Before I close, let me note that Eric Ashley has again written another, Practise Bits: The Meaning of Words. Having just now read it, I find it a fascinating fragment of a world about which I would like to create more. Perhaps I will find a way to do so.
–M. J. Young
JohnA1nut said on May 19, 2011
I had a 30 day “Trial Program” I downloaded. When the 30 days expired, to use the program, I simply changed the date on my computer so that it was back within the 30 day trial period. The program thought it was still in trial mode. I used it that way for years.
Tadeusz said on May 20, 2011
You have my permission to use this fragment however you would like to do so, Mark. And thanks.
Jhiaxus said on May 20, 2011
Many of the agreements you agree to, state that you are renting the software from them, and that you don’t own it. I do not know if that is what you agreed to when you bought it, but it is common place now.
JohnA1nut said on May 20, 2011
You mean there’s actually someone who reads those agreements?
M. J. Young said on May 21, 2011
Adam–Microsoft started that, I think with ME; it was not at all the rule before that, and this software predates that, I think.

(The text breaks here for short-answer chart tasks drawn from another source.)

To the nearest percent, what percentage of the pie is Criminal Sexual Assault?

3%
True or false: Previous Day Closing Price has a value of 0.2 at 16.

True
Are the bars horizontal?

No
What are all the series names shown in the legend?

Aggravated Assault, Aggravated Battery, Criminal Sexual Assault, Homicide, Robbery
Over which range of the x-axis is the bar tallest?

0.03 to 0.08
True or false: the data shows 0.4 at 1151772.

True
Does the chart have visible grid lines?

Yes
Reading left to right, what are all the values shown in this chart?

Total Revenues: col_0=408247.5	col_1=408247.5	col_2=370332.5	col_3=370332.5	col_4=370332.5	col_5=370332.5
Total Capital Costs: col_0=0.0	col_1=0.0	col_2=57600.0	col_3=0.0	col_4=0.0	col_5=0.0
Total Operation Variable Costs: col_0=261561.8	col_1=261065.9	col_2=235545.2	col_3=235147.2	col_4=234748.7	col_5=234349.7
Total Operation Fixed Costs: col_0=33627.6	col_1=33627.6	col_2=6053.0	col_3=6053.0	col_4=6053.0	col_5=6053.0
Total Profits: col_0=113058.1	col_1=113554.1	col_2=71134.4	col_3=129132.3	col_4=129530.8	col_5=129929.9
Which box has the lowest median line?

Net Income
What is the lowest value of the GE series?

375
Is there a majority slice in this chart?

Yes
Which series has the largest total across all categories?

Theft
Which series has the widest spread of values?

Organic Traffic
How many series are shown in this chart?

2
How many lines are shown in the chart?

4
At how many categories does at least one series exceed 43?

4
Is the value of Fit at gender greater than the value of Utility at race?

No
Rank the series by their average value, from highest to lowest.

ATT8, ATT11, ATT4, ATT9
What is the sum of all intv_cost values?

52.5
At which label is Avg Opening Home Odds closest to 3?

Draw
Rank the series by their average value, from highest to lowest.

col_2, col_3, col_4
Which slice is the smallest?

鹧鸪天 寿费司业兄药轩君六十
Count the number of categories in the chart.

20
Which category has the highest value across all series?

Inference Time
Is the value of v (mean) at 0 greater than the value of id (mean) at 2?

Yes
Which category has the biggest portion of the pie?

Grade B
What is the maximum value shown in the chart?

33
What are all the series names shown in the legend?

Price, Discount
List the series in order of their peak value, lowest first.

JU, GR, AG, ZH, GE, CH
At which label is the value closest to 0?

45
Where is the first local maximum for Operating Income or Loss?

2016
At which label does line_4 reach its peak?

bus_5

John–I’ve tried all the usual fixes. I don’t know how it knows, but somewhere in my startup files it seems to have placed a code that tells it how many days it has been active independently of what day the computer thinks it is. It also survives an uninstall/reinstall process.
Eric–thanks. I just might.
–M. J. Young
Jhiaxus said on May 23, 2011
The software might, but for modern software, every major update has a new ELA that you have to scroll down and agree to. Either way if they won’t support it, it is a shame, but that has been this way for awhile.
M. J. Young said on May 23, 2011
No updates–original software in original form with original license.
JohnA1nut said on May 23, 2011
Google. You’ll find a freeware version of something better. How old is that program? Time to update it my man. To a point, I agree that you shouldn’t change things just to change them, however, if you can come up with something that is clearly an improvement, why should you NOT take it?
M. J. Young said on May 24, 2011
The problem is not finding “something better”; the problem is finding something that opens the proprietary .rpp files so I don’t lose them.
It would be something like if Adobe was the only company that made Acrobat writers or readers, and suddenly they decided they were no longer going to allow anyone to have any software that would read or write PDF documents, and if you’ve got a lot of PDF documents too bad; or if Word managed to stop supporting the .doc format and prevented anyone else from creating a program that would open a Word document.
Turtle Beach in essence encouraged the creation of large numbers of files which can only be printed or played using a program that does not work solely because Turtle Beach is too incompetent to provide a code to me which they must have provided to others in the past.
–M
JohnA1nut said on May 24, 2011
Understood. I’d still try a Google search though. Maybe somebody somewhere wrote a program which would support it. Worst thing that can happen is you waste some time (Not like that’s never happened) and come up empty handed. Your situation would not be any worse.
Don’t try to explain why I’m wrong. Just roll with it.
M. J. Young said on May 25, 2011
I had someone doing that for me; he has come up empty so far.
As far as wasting time and coming up empty, I don’t have a lot of spare time.